● **Exercise**:
Copy out the text lines of the records below word for word, keeping every line as it appears. Leave out the pictures.
━━━━━ Data supplied ━━━━━
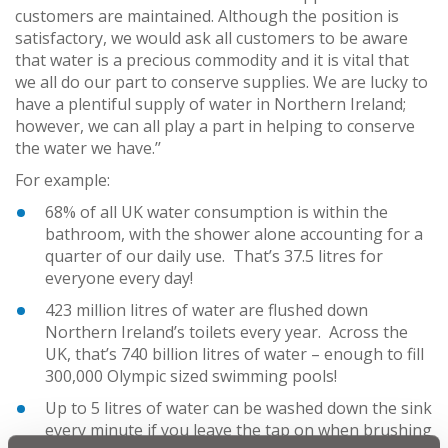
customers are maintained. Although the position is
satisfactory, we would ask all customers to be aware
that water is a precious commodity and it is vital that
we all do our part to conserve supplies. We are lucky to
have a plentiful supply of water in Northern Ireland;
however, we can all play a part in helping to conserve
the water we have.’’
For example:
68% of all UK water consumption is within the
bathroom, with the shower alone accounting for a
quarter of our daily use. That’s 37.5 litres for
everyone every day!
423 million litres of water are flushed down
Northern Ireland’s toilets every year. Across the
UK, that’s 740 billion litres of water – enough to fill
300,000 Olympic sized swimming pools!
Up to 5 litres of water can be washed down the sink
every minute if you leave the tap on when brushing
━━━━━
● **Response area**:
customers are maintained. Although the position is
satisfactory, we would ask all customers to be aware
that water is a precious commodity and it is vital that
we all do our part to conserve supplies. We are lucky to
have a plentiful supply of water in Northern Ireland;
however, we can all play a part in helping to conserve
the water we have.’’
For example:
68% of all UK water consumption is within the
bathroom, with the shower alone accounting for a
quarter of our daily use. That’s 37.5 litres for
everyone every day!
423 million litres of water are flushed down
Northern Ireland’s toilets every year. Across the
UK, that’s 740 billion litres of water – enough to fill
300,000 Olympic sized swimming pools!
Up to 5 litres of water can be washed down the sink
every minute if you leave the tap on when brushing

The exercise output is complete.